太子清越不常过来,我一个人镇日闷在房里看话本实在无聊,索性破罐破摔开门迎客……我原只是想去对街买碗豆腐脑,顺便听听妇人们亲切的东家长西家短。结果一推院门便把一个小娃娃吓哭了。

小娃娃粉嫩粉嫩的,哭声跟猫叫一样,细细小小的,我一个箭步过去一把拉进怀里从头到脚地团了一团。唔,虽说我不大愿意见到真珠,这个粉雕玉琢的小娃娃我倒真是念念不忘。

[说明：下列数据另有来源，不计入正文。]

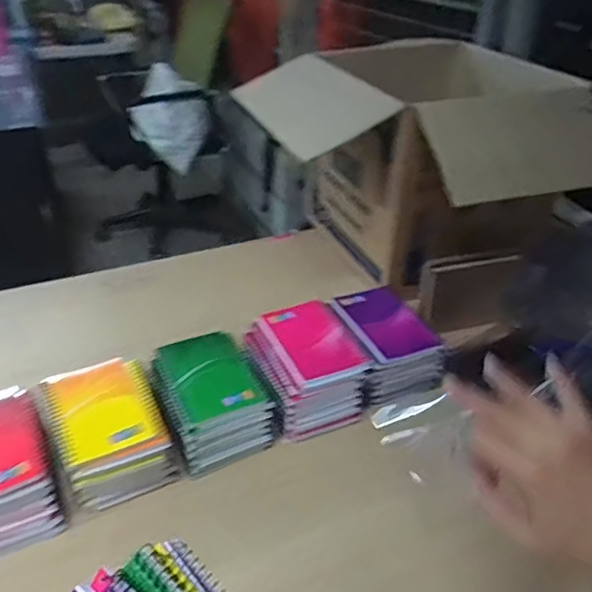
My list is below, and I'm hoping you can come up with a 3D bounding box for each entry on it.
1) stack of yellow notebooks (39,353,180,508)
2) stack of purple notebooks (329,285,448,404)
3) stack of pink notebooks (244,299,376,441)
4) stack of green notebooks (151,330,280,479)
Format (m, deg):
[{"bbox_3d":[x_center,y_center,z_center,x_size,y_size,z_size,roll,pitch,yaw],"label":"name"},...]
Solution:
[{"bbox_3d":[-0.192,0.132,0.597,0.101,0.075,0.144,-19,39,-24],"label":"stack of yellow notebooks"},{"bbox_3d":[0.105,0.056,0.697,0.105,0.073,0.136,-10,36,-13],"label":"stack of purple notebooks"},{"bbox_3d":[0.009,0.080,0.671,0.110,0.078,0.138,-15,37,-20],"label":"stack of pink notebooks"},{"bbox_3d":[-0.093,0.106,0.638,0.105,0.070,0.143,-17,39,-22],"label":"stack of green notebooks"}]

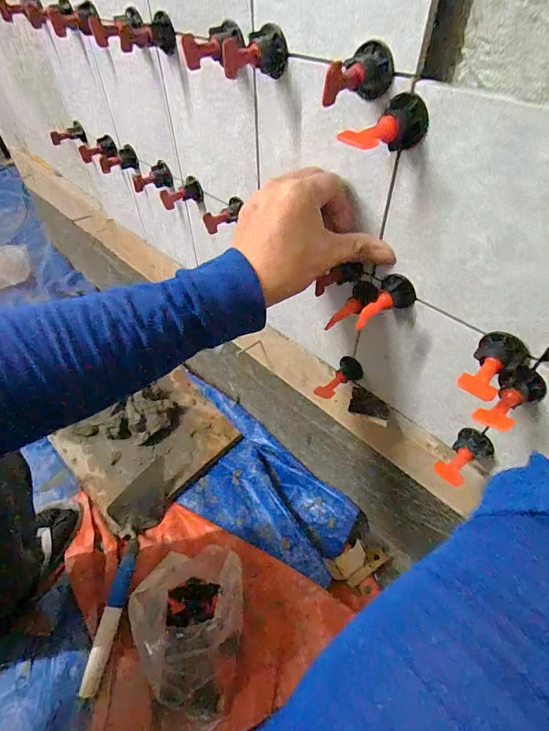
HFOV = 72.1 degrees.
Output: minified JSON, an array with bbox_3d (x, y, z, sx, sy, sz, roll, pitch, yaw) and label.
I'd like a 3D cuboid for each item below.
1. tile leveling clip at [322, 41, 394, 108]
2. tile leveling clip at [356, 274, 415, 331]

小娃娃受惊眼睛瞪的大大的,像是龙九曾经差人送到丹熏山的紫玉葡萄,葡萄沁了泪水越发晶莹透亮。

“小娃娃,你叫什么名儿?”

小娃娃只愣愣看着我,一声一声抽泣。

“你爹娘呢?先前带着你的真珠姑娘呢?”

小娃娃嘴巴一瘪,呜呜哭起来。

我拉着小娃娃寻到珠玉街,才终于寻到急得团团转的真珠姑娘,真珠姑娘脾气躁,把小娃娃领进屋按到膝上就是一顿打,不由分说。我在一旁心疼的直咂嘴。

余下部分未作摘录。